L’exercice peut réduire les symptômes de la dépression. Ceci est confirmé par une revue Cochrane menée par l’Université du Lancashire sur 73 études impliquant près de 5 000 adultes, comparant l’exercice physique aux traitements de psychothérapie et aux antidépresseurs.

L’étude

Les résultats, publiés le Base de données Cochrane de revues systématiquesmontrent que l’exercice physique offre un bénéfice sur les symptômes dépressifs, qui peut être comparable à celui de la psychothérapie. Les comparaisons avec les antidépresseurs suggèrent également un bénéfice similaire, mais les preuves sont encore limitées et peu concluantes. Les effets à long terme ne sont pas clairs, car seules quelques études ont suivi les participants après le traitement.
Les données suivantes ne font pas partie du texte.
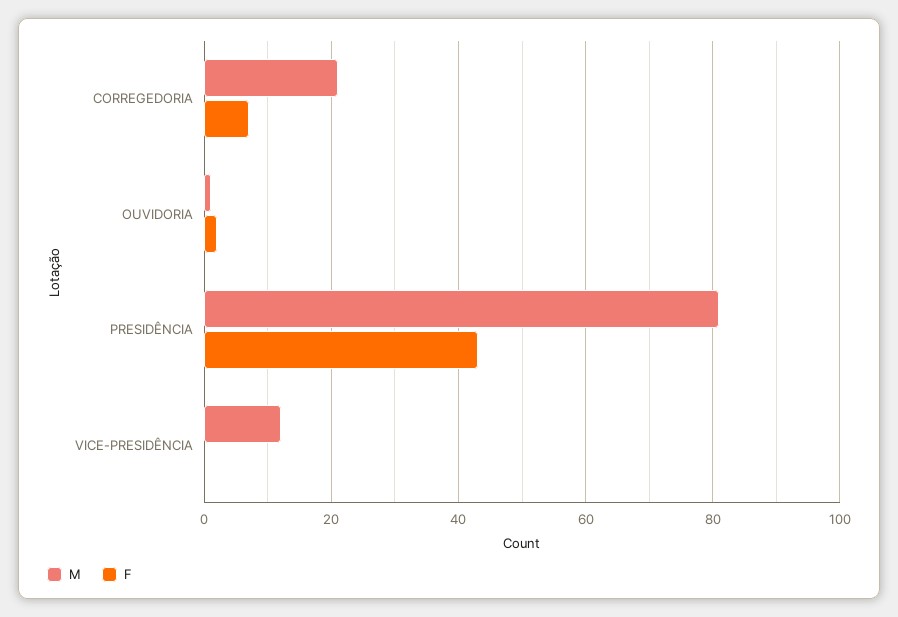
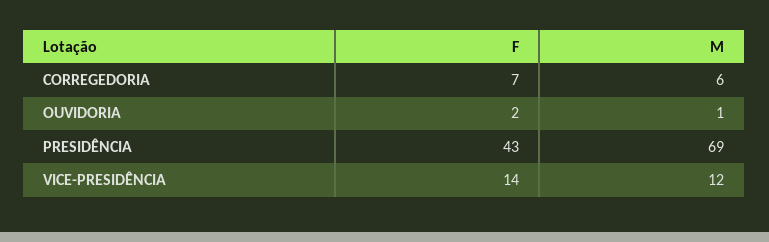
M, CORREGEDORIA: 20 -> 6
M, PRESIDÊNCIA: 80 -> 69
F, VICE-PRESIDÊNCIA: 0 -> 14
L’analyse a également montré que les exercices d’intensité légère à modérée peuvent être plus efficaces que les exercices vigoureux et que des cycles de 13 à 36 séances d’exercices sont associés à un plus grand bien-être.




















































Les résultats

Aucun type d’exercice n’a été significativement plus efficace qu’un autre, mais les programmes mixtes et l’entraînement en résistance étaient plus efficaces que les exercices d’aérobic seuls. Certaines activités spécifiques, comme le yoga, le qi gong et les étirements, n’ont pas été incluses dans l’analyse. Les effets secondaires étaient rares : blessures musculo-squelettiques occasionnelles pour ceux qui pratiquaient une activité physique et effets typiques liés aux médicaments pour ceux qui prenaient des antidépresseurs, comme de la fatigue et des problèmes gastro-intestinaux. La revue ajoute 35 nouvelles études aux versions précédentes, publiées en 2008 et 2013. Malgré les preuves supplémentaires, les conclusions globales restent largement inchangées.

Option sûre

« L’exercice semble être une option sûre et accessible pour aider à gérer les symptômes de la dépression », explique Andrew Clegg, auteur principal de la revue. Cela fonctionne bien pour certaines personnes, mais pas pour tout le monde, et il est important de trouver des approches auxquelles les individus puissent s’en tenir. Si nous voulons savoir quels types d’exercices fonctionnent le mieux, pour qui et si les bénéfices perdurent dans le temps, nous avons besoin d’études plus vastes. » La dépression est l’une des principales causes de maladie et d’invalidité et touche plus de 280 millions de personnes dans le monde.